**TEXTO:**
..........
Nós, bispos do Conselho Episcopal Pastoral (CONSEP), reunidos em Brasília, de 15 a 17 de fevereiro de 2011, compreendendo a gravidade do problema e em atenção a esses pedidos, acolhendo o clamor de pessoas, famílias e organizações, vimos nos manifestar a respeito.

Destacamos primeiramente o papel desempenhado pela TV em nosso País e os importantes serviços por ela prestados à Sociedade. Nesse sentido, muitos programas têm sido objeto de reconhecimento explícito por parte da Igreja com a concessão do Prêmio Clara de Assis para a Televisão, atribuído anualmente.

Lamentamos, entretanto, que esses serviços, prestados com apurada qualidade técnica e inegável valor cultural e moral, sejam ofuscados por alguns programas, entre os quais os chamados reality shows, que atentam contra a dignidade de pessoa humana, tanto de seus participantes, fascinados por um prêmio em dinheiro ou por fugaz celebridade, quanto do público receptor que é a família brasileira. 

Cônscios de nossa missão e responsabilidade evangelizadoras, exortamos a todos no sentido de se buscar um esforço comum pela superação desse mal na sociedade, sempre no respeito à legítima liberdade de expressão, que não assegura a ninguém o direito de agressão impune aos valores morais que sustentam a Sociedade.

Dirigimo-nos, antes de tudo, às emissoras de televisão, sugerindo-lhes uma reflexão mais profunda sobre seu papel e seus limites, na vida social, tendo por parâmetro o sentido da concessão que lhes é dada pelo Estado.

Ao Ministério Público pedimos uma atenção mais acurada no acompanhamento e adequadas providências em relação à programação televisiva, identificando os evidentes malefícios que ela traz em desrespeito aos princípios basilares da Constituição Federal (Art. 1º, II e III).
..........
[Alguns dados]

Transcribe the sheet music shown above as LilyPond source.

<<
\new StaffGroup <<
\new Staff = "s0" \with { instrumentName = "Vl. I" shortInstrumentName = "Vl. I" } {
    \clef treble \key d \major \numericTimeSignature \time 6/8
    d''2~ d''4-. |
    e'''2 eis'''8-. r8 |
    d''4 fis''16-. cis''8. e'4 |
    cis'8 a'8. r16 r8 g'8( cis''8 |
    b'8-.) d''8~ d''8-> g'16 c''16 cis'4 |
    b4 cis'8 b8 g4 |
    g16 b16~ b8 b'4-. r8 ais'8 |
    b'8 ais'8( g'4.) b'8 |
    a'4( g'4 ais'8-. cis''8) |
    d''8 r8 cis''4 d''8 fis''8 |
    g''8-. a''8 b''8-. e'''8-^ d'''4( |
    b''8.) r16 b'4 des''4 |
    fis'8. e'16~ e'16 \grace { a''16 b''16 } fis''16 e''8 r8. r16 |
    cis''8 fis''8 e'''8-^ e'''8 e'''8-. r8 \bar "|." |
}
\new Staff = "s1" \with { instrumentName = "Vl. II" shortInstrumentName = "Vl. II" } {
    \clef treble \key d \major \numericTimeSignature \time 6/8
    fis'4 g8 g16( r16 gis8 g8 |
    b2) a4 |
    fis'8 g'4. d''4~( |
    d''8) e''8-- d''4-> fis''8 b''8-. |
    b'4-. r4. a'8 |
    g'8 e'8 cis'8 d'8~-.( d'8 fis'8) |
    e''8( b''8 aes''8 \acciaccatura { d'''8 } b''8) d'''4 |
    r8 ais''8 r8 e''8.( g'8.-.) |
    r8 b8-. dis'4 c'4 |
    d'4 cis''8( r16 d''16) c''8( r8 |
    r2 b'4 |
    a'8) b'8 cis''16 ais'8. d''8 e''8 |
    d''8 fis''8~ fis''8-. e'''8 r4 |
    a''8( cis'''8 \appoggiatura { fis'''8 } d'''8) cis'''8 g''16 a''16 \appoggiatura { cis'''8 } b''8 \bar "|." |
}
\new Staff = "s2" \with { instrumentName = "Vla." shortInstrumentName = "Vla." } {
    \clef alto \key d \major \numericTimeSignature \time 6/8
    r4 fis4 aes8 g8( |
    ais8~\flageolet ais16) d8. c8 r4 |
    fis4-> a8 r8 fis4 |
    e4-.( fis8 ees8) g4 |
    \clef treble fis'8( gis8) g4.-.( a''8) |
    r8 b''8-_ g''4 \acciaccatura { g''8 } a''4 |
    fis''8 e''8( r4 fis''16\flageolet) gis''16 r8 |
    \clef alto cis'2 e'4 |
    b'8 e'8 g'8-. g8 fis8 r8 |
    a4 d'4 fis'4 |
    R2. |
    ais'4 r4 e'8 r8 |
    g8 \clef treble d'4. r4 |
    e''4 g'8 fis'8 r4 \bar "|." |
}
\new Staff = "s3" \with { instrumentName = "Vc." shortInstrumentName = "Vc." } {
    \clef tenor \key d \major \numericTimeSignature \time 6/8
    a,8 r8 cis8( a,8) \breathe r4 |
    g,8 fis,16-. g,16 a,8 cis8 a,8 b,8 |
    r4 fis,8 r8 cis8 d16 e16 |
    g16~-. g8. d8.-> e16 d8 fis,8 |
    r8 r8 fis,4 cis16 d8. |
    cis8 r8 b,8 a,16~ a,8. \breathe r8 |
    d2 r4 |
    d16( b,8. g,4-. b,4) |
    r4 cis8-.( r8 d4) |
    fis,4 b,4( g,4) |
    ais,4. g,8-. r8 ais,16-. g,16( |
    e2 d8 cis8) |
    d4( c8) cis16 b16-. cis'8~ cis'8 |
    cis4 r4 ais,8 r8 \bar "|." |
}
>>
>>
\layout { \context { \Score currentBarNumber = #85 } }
..........
**O QUE PRODUZIR:**
Segundo o texto, que prêmio a Igreja concede anualmente a programas de televisão?

**RESULTADO DA TAREFA:**
O Prêmio Clara de Assis para a Televisão.